Request 1 - In the passage on abstinence, why does Julia Fox say she is giving up sex?
Request 2 - In the passage on abstinence, reproduce the words starting with "If there is" and going on through "rather than destructive.".

:: Text block

Then there are those who see abstinence as just the next wave of “sexual liberation,” another irony.

Models like Julia Fox are choosing to forgo sex as a way of “protesting” the overturning of Roe v. Wade. The Supreme Court, she seemed to argue recently, has — in her view — taken away her rights to abortion as birth control, so now she’s going to abstain from sex altogether because it could lead to pregnancy. (Shouldn’t that have been a consideration all along? But I digress.)

“I felt like, with the overturning of Roe v. Wade, if they were gonna take away our rights to our body and our reproductive rights, well, then, this is my way of taking them back,” she said. “And I feel like more women should really get on that, because we hold the power.”

All of this to say: this is so often how Satan and our own deceitful hearts work. They take a modicum of truth — that abstinence is a good thing — and twist the motives in a sinful direction.

If there is a silver lining here — and I believe there’s always a Gospel opportunity in every cultural conversation — it’s that such a trend could pave the way for fruitful conversations about why, in actuality, abstinence is good, why God designed sexual expression to be enjoyed within certain parameters, and how sex is a gift that should be celebrated and is profoundly redemptive when enjoyed within God’s boundaries, rather than destructive.

::::
:: Exercise data

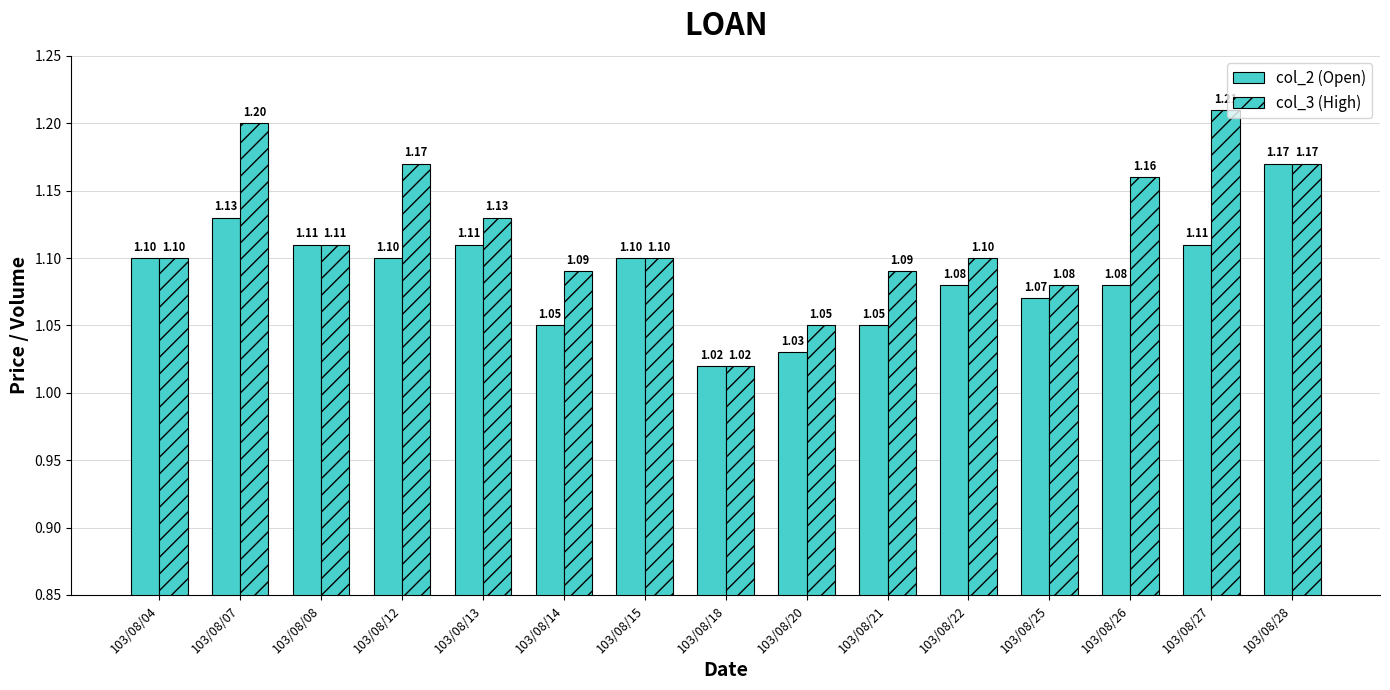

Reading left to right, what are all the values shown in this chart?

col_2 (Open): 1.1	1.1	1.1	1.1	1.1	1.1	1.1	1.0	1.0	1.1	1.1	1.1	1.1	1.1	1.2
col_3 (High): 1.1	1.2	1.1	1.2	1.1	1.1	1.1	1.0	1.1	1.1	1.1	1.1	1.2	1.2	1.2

::::

Answer section 1 - She sees it as a protest against the overturning of Roe v. Wade. She believes the Supreme Court took away her right to abortion, so she will avoid sex because it could lead to pregnancy. She calls this her way of taking back rights to her body.

Answer section 2 -
If there is a silver lining here — and I believe there’s always a Gospel opportunity in every cultural conversation — it’s that such a trend could pave the way for fruitful conversations about why, in actuality, abstinence is good, why God designed sexual expression to be enjoyed within certain parameters, and how sex is a gift that should be celebrated and is profoundly redemptive when enjoyed within God’s boundaries, rather than destructive.